İsfahan Müzik Ekolü: İran Topraklarının Kültürel Hazinesi
Parstoday – İran’ın kalbi olan İsfahan, genellikle çarpıcı Safevi mimarisi ve turkuaz kubbeleriyle tanınsa da, yüzyıllardır İran’ın sesini şekillendiren eşsiz bir müzik hazinesine de ev sahipliği yapmaktadır.
Hasan Kasaî’nin mistik neyinden Tac-ı İsfahânî’nin altın sesine kadar, bu şehir her zaman İran klasik müziğinin büyük ustalarına sahne olmuştur.2011 yılında, İsfahan Geleneksel Müzik Ekolü, İran’ın ulusal somut olmayan kültürel miras listesine kaydedildi ve bu müzik ekolü, İran kültürünün temel taşlarından biri olarak tescillendi.
İsfahan Müziğinin Ruhu
Bu mirasın kalbinde, İran müziğinin en sevilen makamlarından biri olan “Beyat-ı İsfahan” yer alır.Bu makam, duygusal ve aşk dolu tınılarıyla tanınır ve sık sık “hasret makamı” olarak anılır. Beyat-ı İsfahan, klasik İran müziğinin ana yapılarından biri olan “Humayun” makamından türemiştir.Diğer makamlardan farklı olarak, duygusal bir çizgide ilerler ve dinleyiciyi baştan sona duygusal bir hikâyeye sürükler.

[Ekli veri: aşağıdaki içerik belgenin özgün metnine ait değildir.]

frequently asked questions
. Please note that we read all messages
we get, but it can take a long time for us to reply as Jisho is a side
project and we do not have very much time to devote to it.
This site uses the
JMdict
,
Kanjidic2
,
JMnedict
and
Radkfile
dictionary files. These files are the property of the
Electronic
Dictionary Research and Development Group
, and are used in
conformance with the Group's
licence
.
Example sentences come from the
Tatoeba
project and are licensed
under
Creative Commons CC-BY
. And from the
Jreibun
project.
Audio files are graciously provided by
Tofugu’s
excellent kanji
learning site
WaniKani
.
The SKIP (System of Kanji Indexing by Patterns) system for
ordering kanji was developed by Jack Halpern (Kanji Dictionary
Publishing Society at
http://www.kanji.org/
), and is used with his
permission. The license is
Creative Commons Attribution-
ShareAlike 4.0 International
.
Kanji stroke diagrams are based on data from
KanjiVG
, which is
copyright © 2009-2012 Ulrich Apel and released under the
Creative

Melodileri, Doğu müziğine aşina olmayanlar için bile tanıdık gelebilir; çünkü Batı müziğindeki minör gamına benzerlikler gösterir, ancak İran’a özgü mikrotonal geçişlerle (çeyrek seslerle) zenginleşir. Bu makamın duygusal zirvesi, ismiyle de anlam kazanan “Oşşag” (Âşıklar) bölümünde yaşanır.
Notaların Ötesinde
İsfahan’ın müziğe katkısı sadece teknik yapılarla sınırlı değildir.Şehrin ezgilere ve şarkılara duyduğu köklü sevgi, Safevîler döneminde İsfahan’ın İran’ın başkenti olduğu zamanlara kadar uzanır.O dönemlerde müzik, saray hayatının ayrılmaz bir parçasıydı ve prensler müzik eğitimi almakla yükümlüydü.
Bazı araştırmacılar, İsfahan’ın müzikle bağının Safevîler’den çok daha öncesine, İran’ın kadim tarihine dayandığını savunuyor. İsfahan müziğini kalıcı kılan şey, şehrin ruhunu yansıtma gücüdür: aşkla dolu, derin düşünceli ve anılarla yoğrulmuş.

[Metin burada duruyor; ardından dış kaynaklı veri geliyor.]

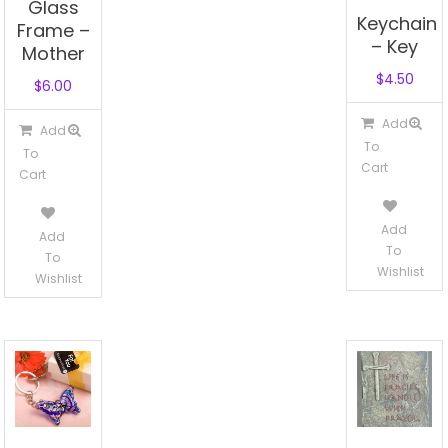
Glass
Keychain
Frame –
– Key
Mother
$
4.50
$
6.00
Add
Add
To
To
Cart
Cart
Add
Add
To
To
Wishlist
Wishlist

İsfahan ekolünde, enstrüman ve vokal arasında yumuşak bir uyum (münasip okuma) vardır; adeta sesle saz arasında zarif bir diyalog kurulur.Nağmeler ve ses süslemeleri (tahrir), şiirin duygusal güzelliğini artırmak için kullanılır ve bu da ekolün karakteristik özelliklerinden biri hâline gelmiştir.

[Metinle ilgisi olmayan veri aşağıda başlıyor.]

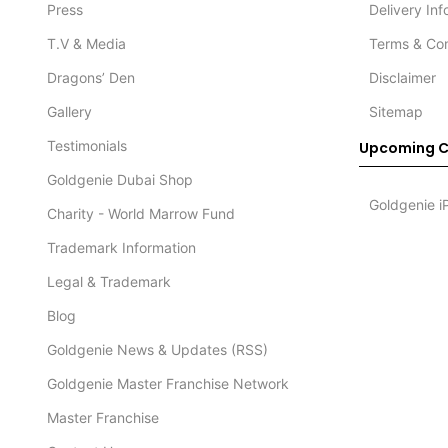
Press
Delivery In
T.V & Media
Terms & Con
Dragons’ Den
Disclaimer
Gallery
Sitemap
Testimonials
Upcoming C
Goldgenie Dubai Shop
Goldgenie i
Charity - World Marrow Fund
Trademark Information
Legal & Trademark
Blog
Goldgenie News & Updates (RSS)
Goldgenie Master Franchise Network
Master Franchise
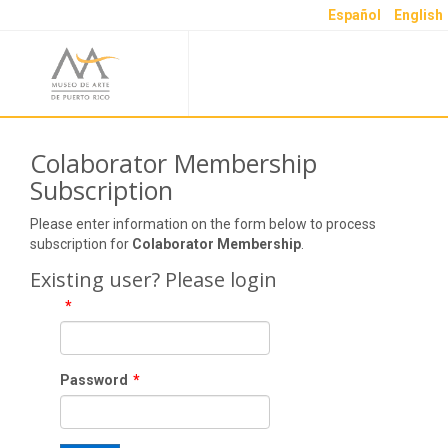
Español
English
Colaborator Membership
Subscription
Please enter information on the form below to process
subscription for
Colaborator Membership
.
Existing user? Please login
*
Password
*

Bu müzik tarzı, Kaşkay, Buyirahmedi ve Dezfuli gibi komşu halkların melodilerini de içine alarak, İsfahan’ın kültürel çeşitliliğinin simgesi hâline gelmiştir.
Ezgilerin Koruyucuları
İsfahan müziğinin sürekliliği, bu sözlü geleneği nesilden nesle aktaran büyük ustaların eseridir.Kaçarlar döneminde, taziye okuyucuları, İsfahan stilini Tahran’a taşıdı ve yeni bir müzisyen kuşağı üzerinde derin etkiler bıraktı.
Seyyid Rahim İsfahani, Tac-ı İsfahani, Edeb-i Hansari ve Habib Şaterhacı gibi ustalar bu geleneği sürdürdü. Özellikle Seyyid Abdürrahim İsfahani, olağanüstü hafızası ve zarif sesiyle birçok önemli sanatçıyı yetiştirdi.
Abdülhüseyin Barazende, tar, keman ve santur ustası olarak, şairlerle ve dönemin diğer müzisyenleriyle birlikte çalıştı.300’den fazla eser besteledi, ancak bunlardan sadece 30’u icra edildi.Bu eserler, İran operası ve operetinin dönüm noktaları olarak kabul edilir.
20. yüzyılın önde gelen isimlerinden Celal Tac-ı İsfahani, İsfahan vokal ekolünü yeniden canlandırdı. Muhammed Rıza Şeceryan ve Hüseyin Hâceemiri gibi büyük sanatçıları yetiştirdi. Tac-ı İsfahani’nin “Ateş-i Del” (Gönül Ateşi) gibi eserleri, Fars şiirinin zarafetiyle iç içe geçmiş dostluk ve duygunun yansımasıdır.
Günümüzde ise Dr. Muhammed Mehdi Vaizi İsfahani, sahne adıyla Muhammed İsfahani, bu mirası sürdürmektedir.Geleneksel müzik ile popu harmanlayarak, İran’ın klasik sesini yeni nesillere tanıtmakta ve İsfahan müziğinin ruhunu canlı tutmaktadır.
İsfahan’ın Kalbinde Çınlayan Ezgiler
Bugün bile İsfahan’ın bahçelerinde, avlularında ve halkın kalbinde bu müzik yankılanmaktadır.Bu ezgiler, yüzyılların tarihini, duygularını ve sanatını her notasında taşıyan ölümsüz bir ritimdir.